> YOUR ASSIGNMENT
A complete answer lists every line of the material where the string "down" occurs.
━━━━━ PROVIDED RECORDS ━━━━━
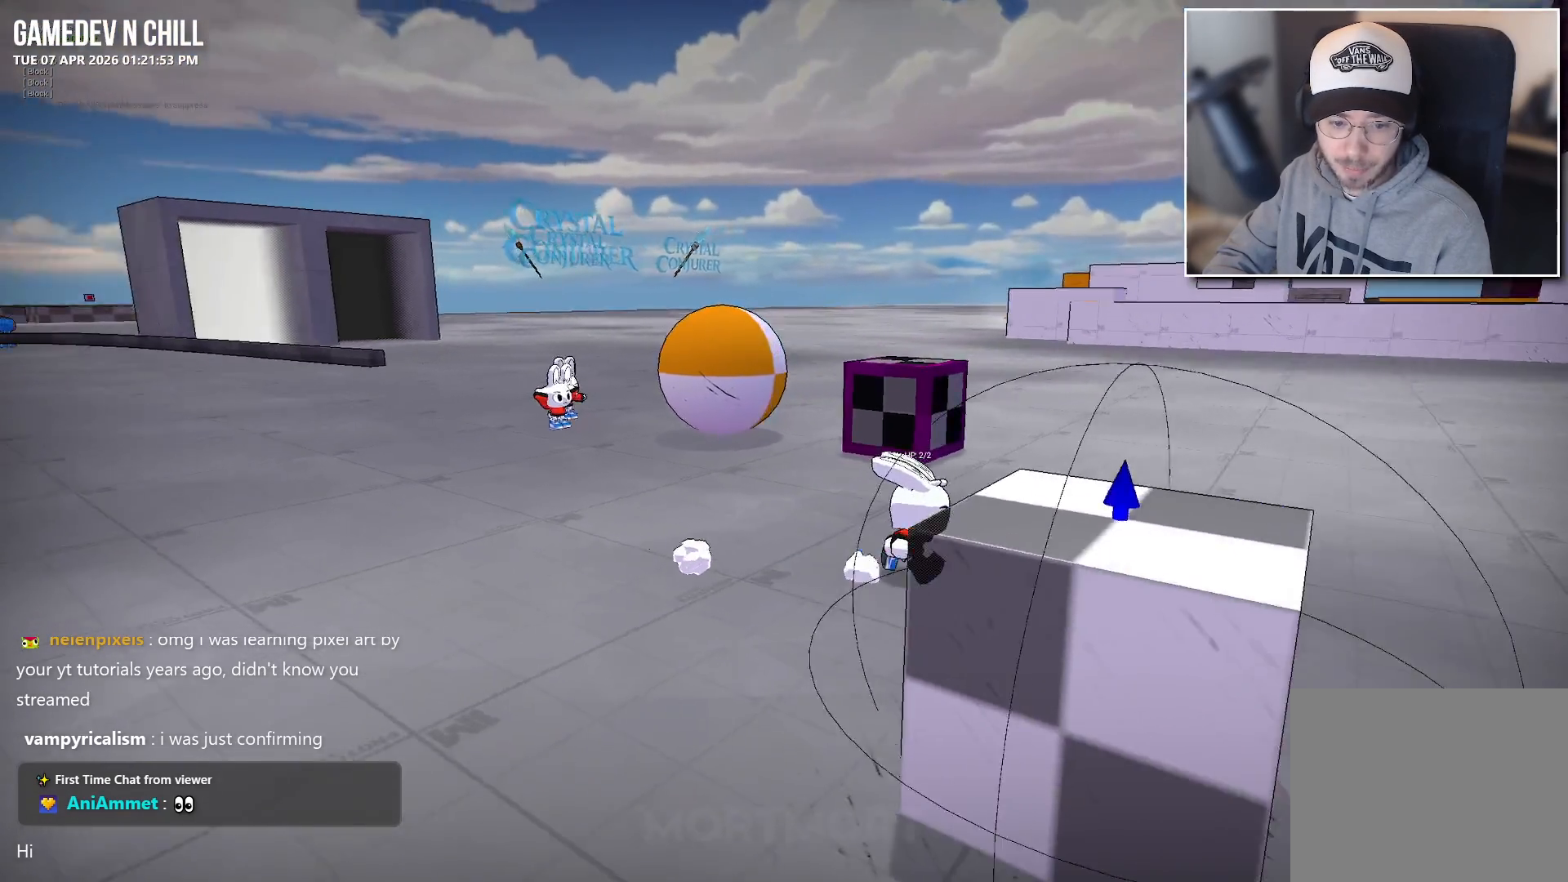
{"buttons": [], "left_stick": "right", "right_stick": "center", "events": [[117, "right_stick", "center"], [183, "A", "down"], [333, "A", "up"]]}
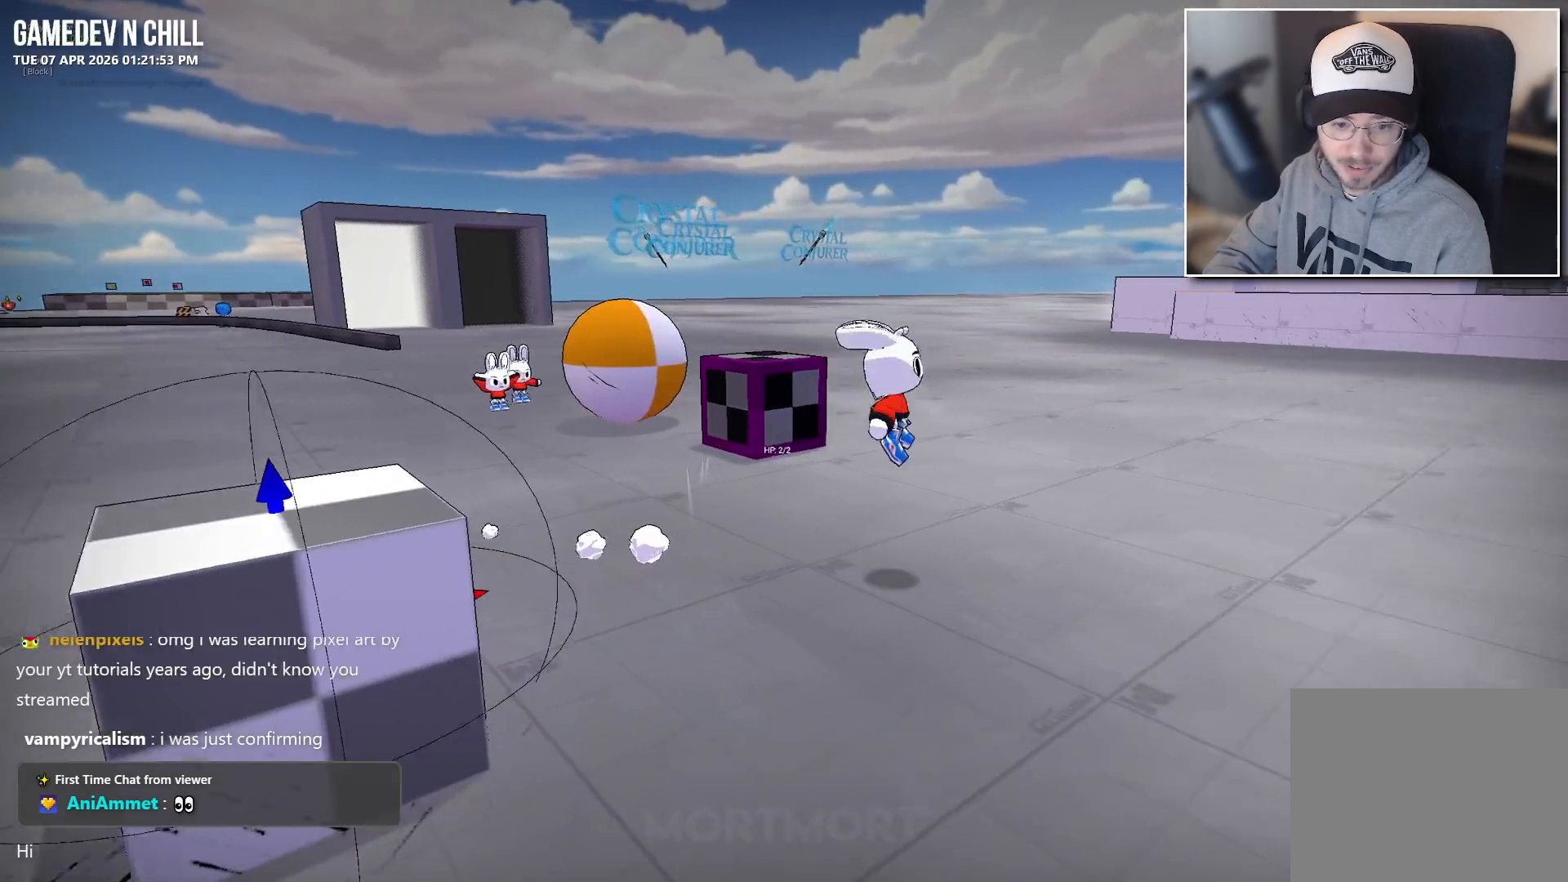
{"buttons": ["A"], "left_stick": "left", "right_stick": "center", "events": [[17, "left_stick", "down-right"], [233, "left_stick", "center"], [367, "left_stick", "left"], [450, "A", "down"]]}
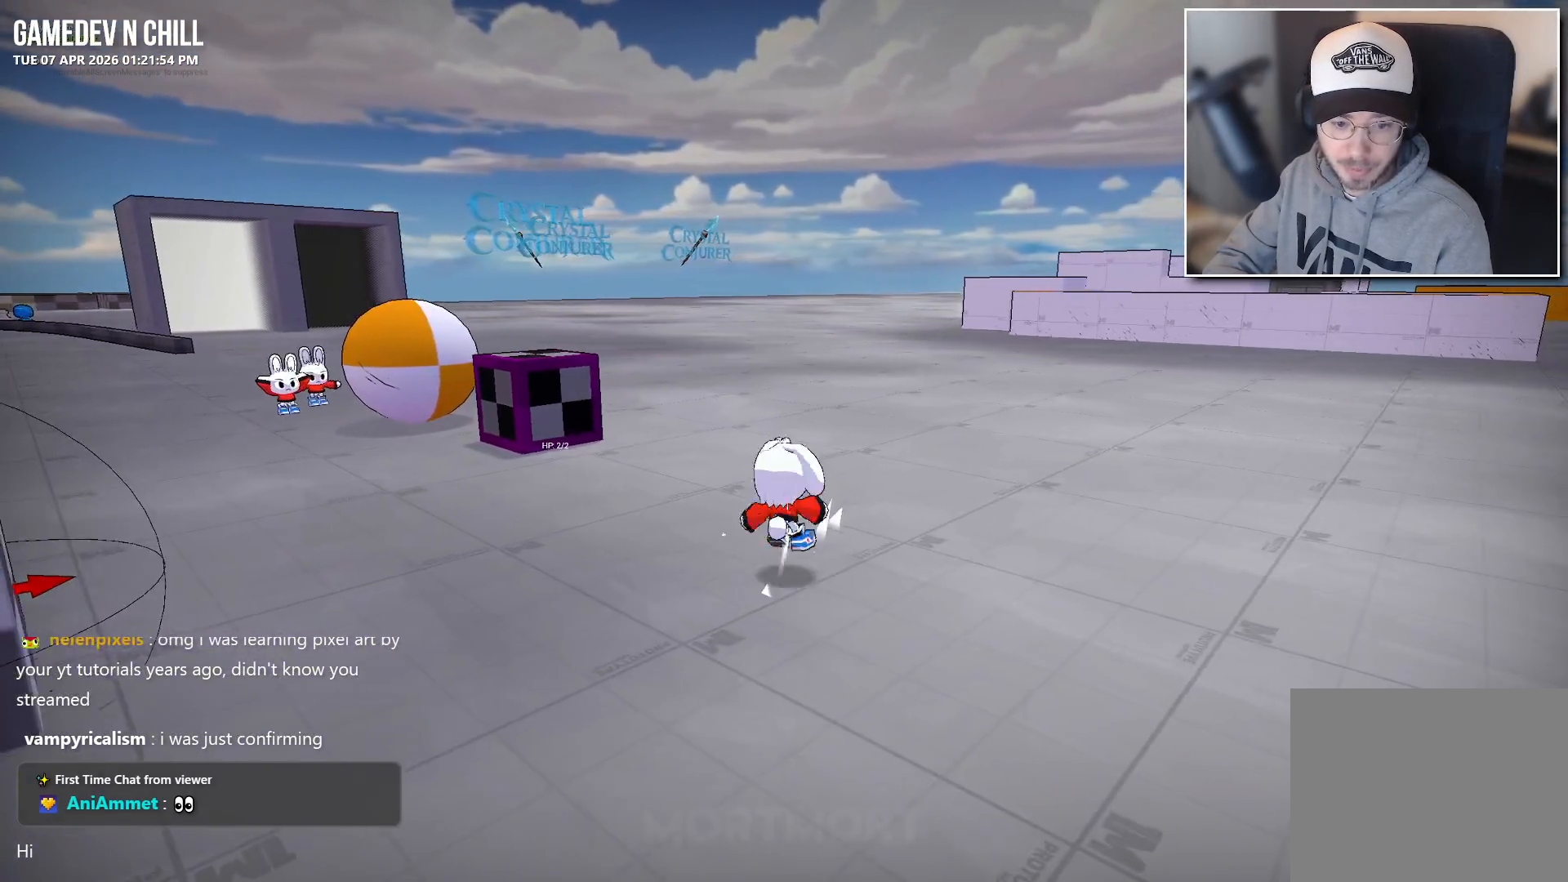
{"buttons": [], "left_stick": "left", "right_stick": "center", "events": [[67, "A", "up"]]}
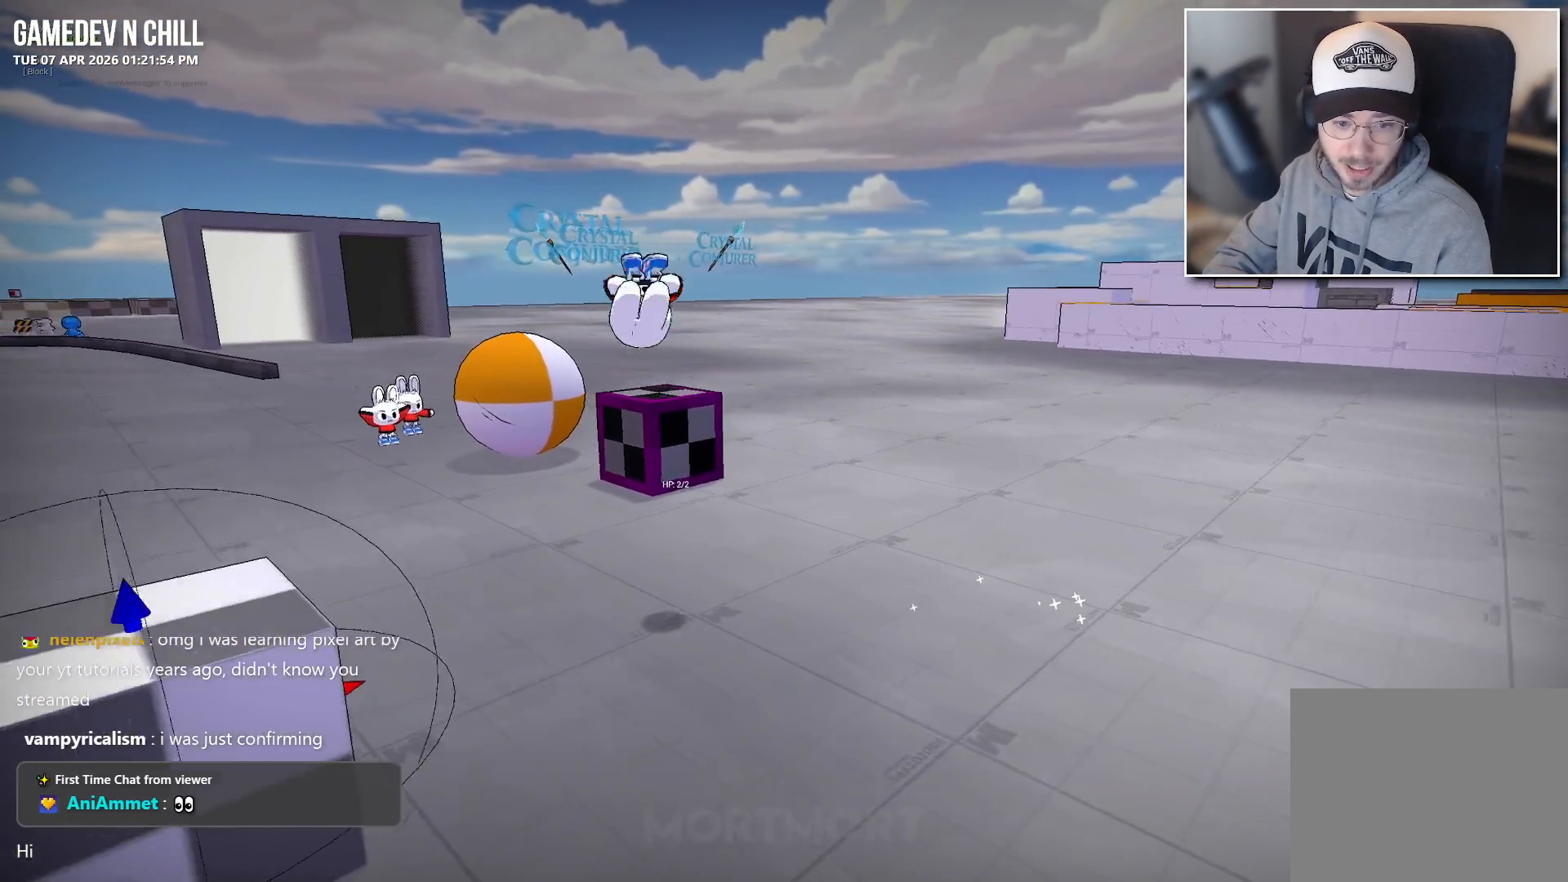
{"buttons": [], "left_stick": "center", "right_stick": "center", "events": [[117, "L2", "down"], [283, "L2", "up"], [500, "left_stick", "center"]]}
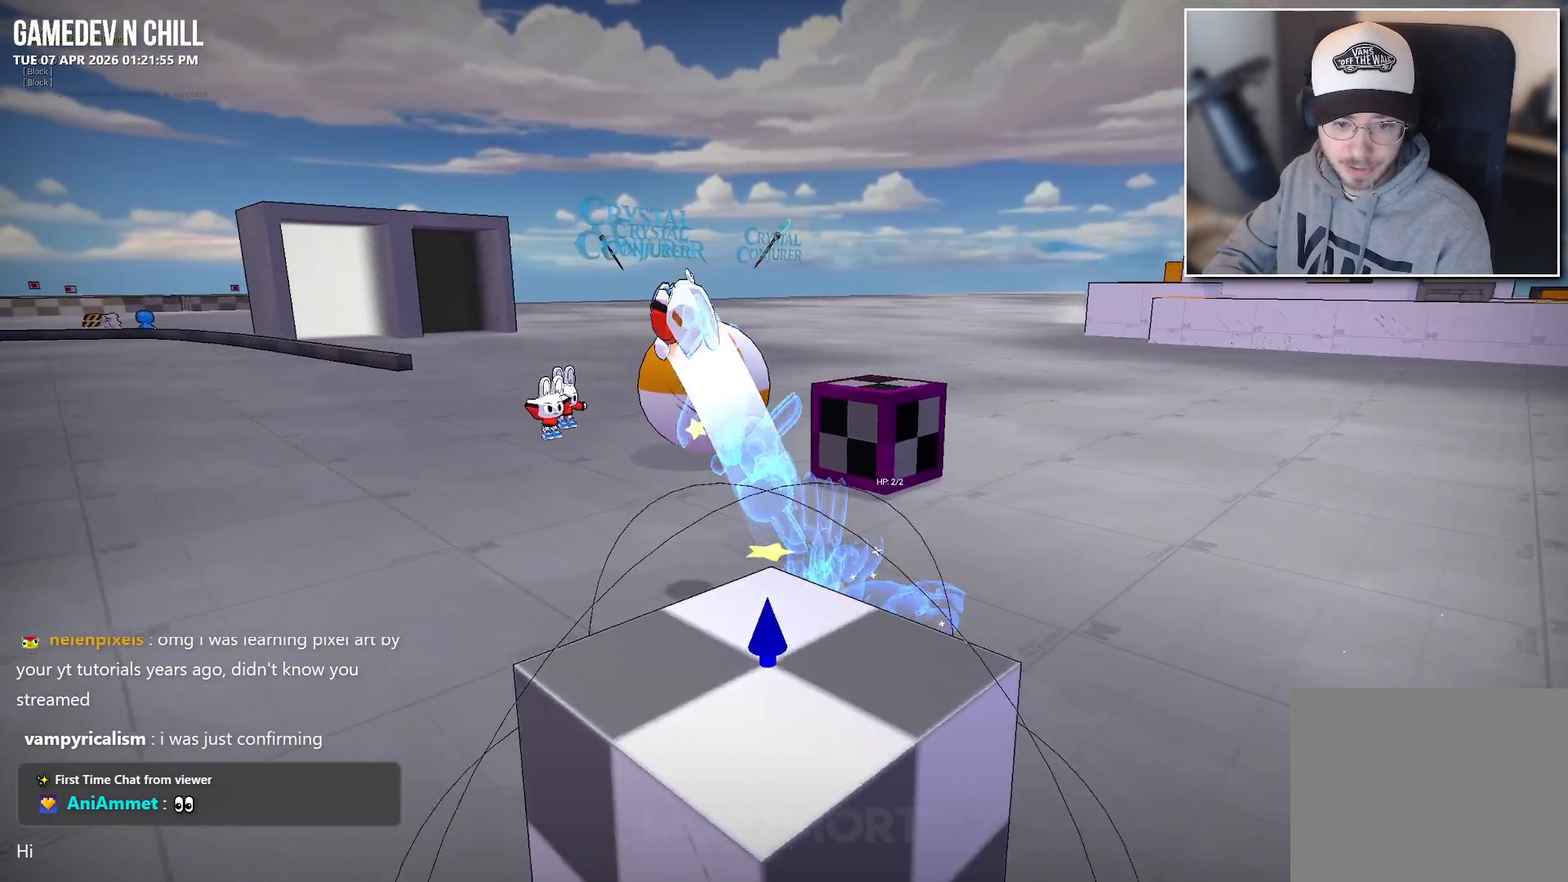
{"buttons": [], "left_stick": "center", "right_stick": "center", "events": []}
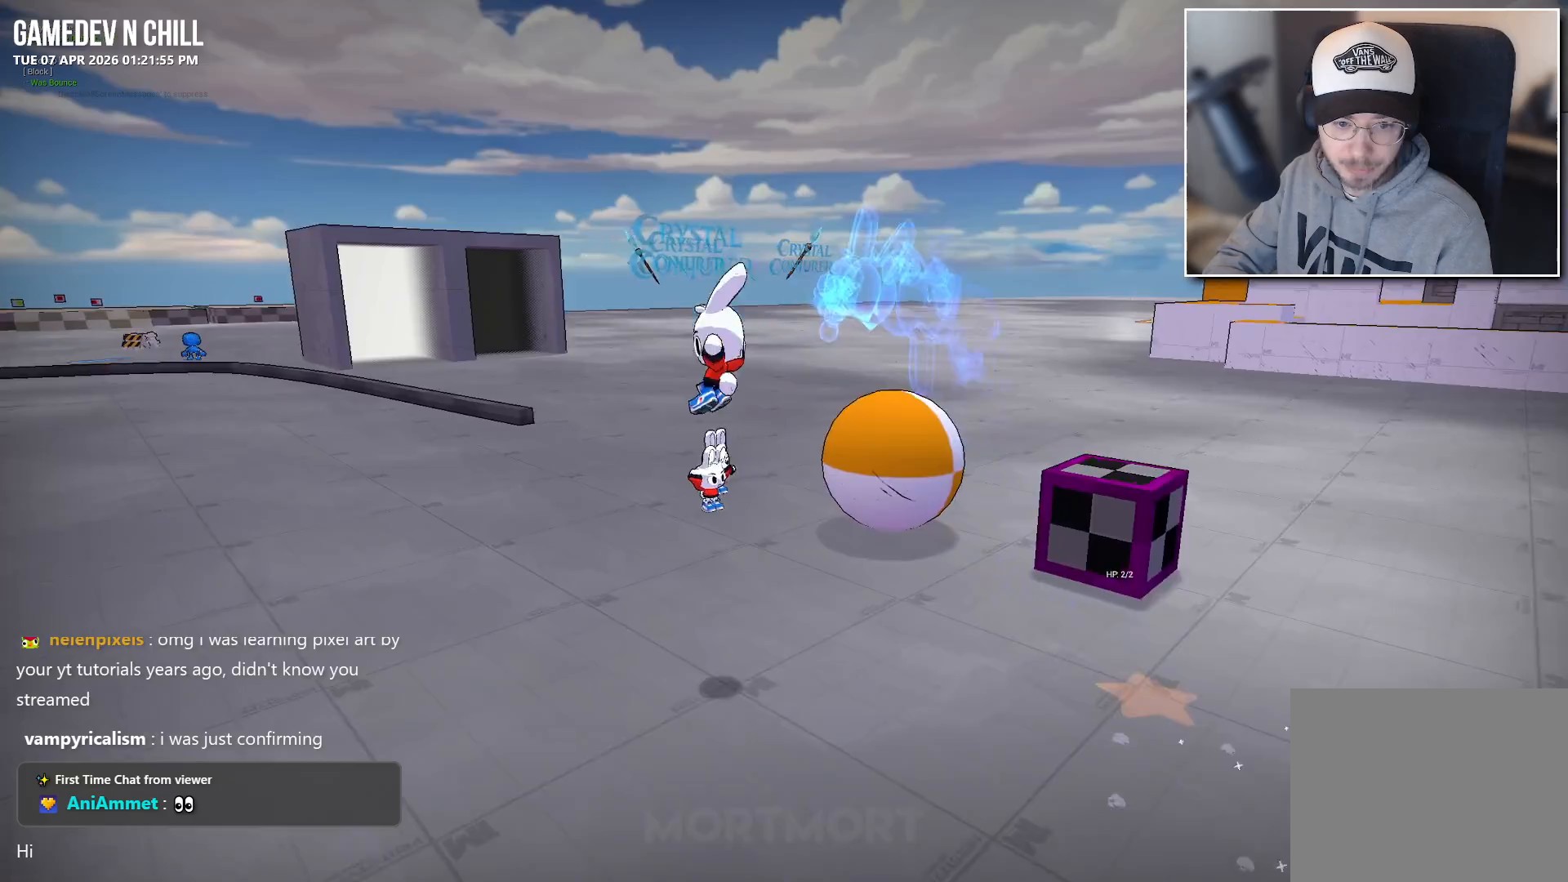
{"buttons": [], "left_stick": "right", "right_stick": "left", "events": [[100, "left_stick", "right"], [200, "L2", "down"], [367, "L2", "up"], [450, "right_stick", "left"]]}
━━━━━
> REPLY
{"buttons": [], "left_stick": "right", "right_stick": "center", "events": [[117, "right_stick", "center"], [183, "A", "down"], [333, "A", "up"]]}
{"buttons": ["A"], "left_stick": "left", "right_stick": "center", "events": [[17, "left_stick", "down-right"], [233, "left_stick", "center"], [367, "left_stick", "left"], [450, "A", "down"]]}
{"buttons": [], "left_stick": "center", "right_stick": "center", "events": [[117, "L2", "down"], [283, "L2", "up"], [500, "left_stick", "center"]]}
{"buttons": [], "left_stick": "right", "right_stick": "left", "events": [[100, "left_stick", "right"], [200, "L2", "down"], [367, "L2", "up"], [450, "right_stick", "left"]]}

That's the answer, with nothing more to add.